Pero no obtuvo respuesta.
-¿Te sentís mal, Nacho? – insistió.
-No pasa nada, señorita Dalila – contestó él sin elevar la vista – O bueno, ¿alguna vez usté se ha sentido incapaz de hacer algo por los demás?
La señorita Dalila prestó atención.
-Muchas veces, Nacho – respondió – Muchas veces.
Nacho levantó la vista y sus ojos se encontraron con los de su maestra.
-Estoy triste porque no tengo tele en la casa.
-Bueno, pero mucha gente no tiene televisión, Nacho; y a veces, es mejor no tener una.
-Pero no es eso lo que de verdad me preocupa.
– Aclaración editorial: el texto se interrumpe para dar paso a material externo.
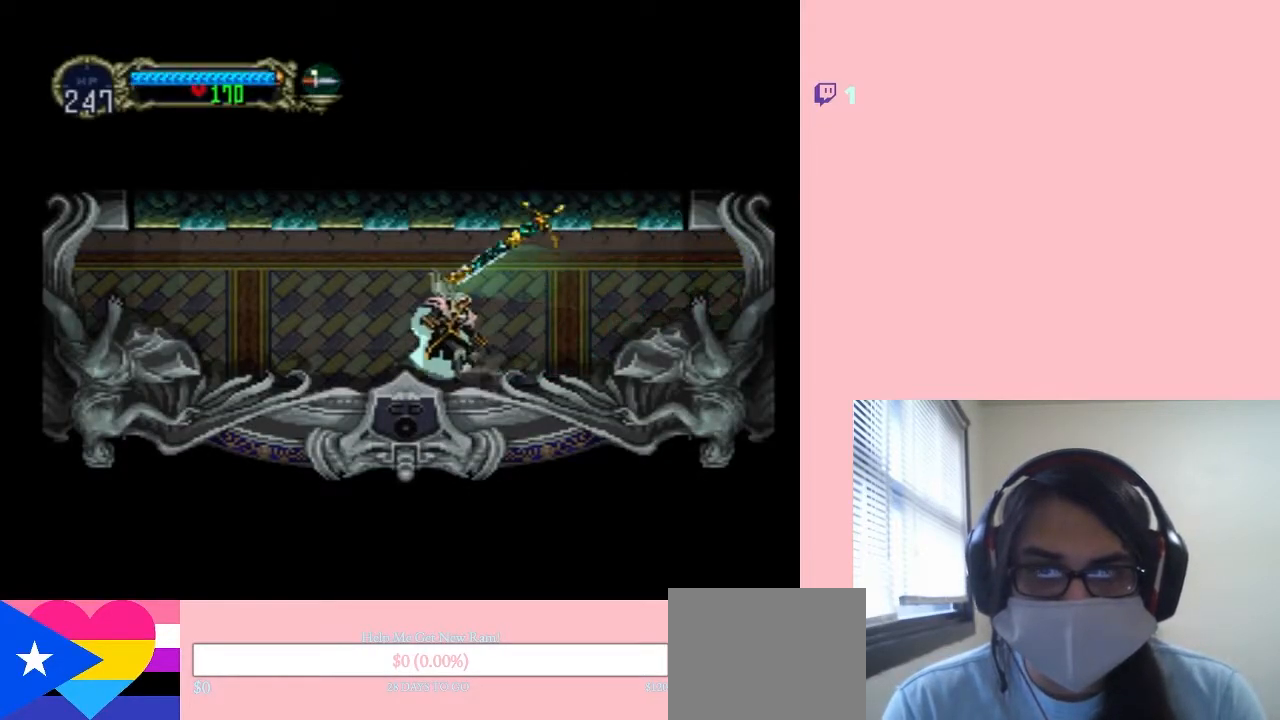
{"dt_ms": 500, "buttons": ["X"], "left_stick": "center", "right_stick": "center", "events": [[67, "X", "down"], [250, "X", "up"], [367, "X", "down"]]}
Ya sé que mucha gente no tiene televisión en su casa, mi vecino no tiene televisión en su casa; dice que eso le controla la mente a las personas, que las vuelve locas, pero todos en el pasaje dicen que él es el que está loco.
-Entonces, ¿qué es lo que te preocupa? ¿Es el asunto del supuesto ladrón que entró a tu casa?, ¿tus papás ya le dijeron a la policía?
-Mis papás no confían en nadie, señorita Dalila. Igual, no creo que los policías puedan encontrarlo, ¿sabe por qué?
-No, no sé.
-Porque es bastante inteligente. Ese ladrón es invisible.
La señorita Dalila lo miró extrañada.
-Y no solo se ha llevado la televisión de mi casa – siguió Nacho – También le robó el anillo de quince a mi hermana.
A la maestra, todo le empezó a parecer sospechoso.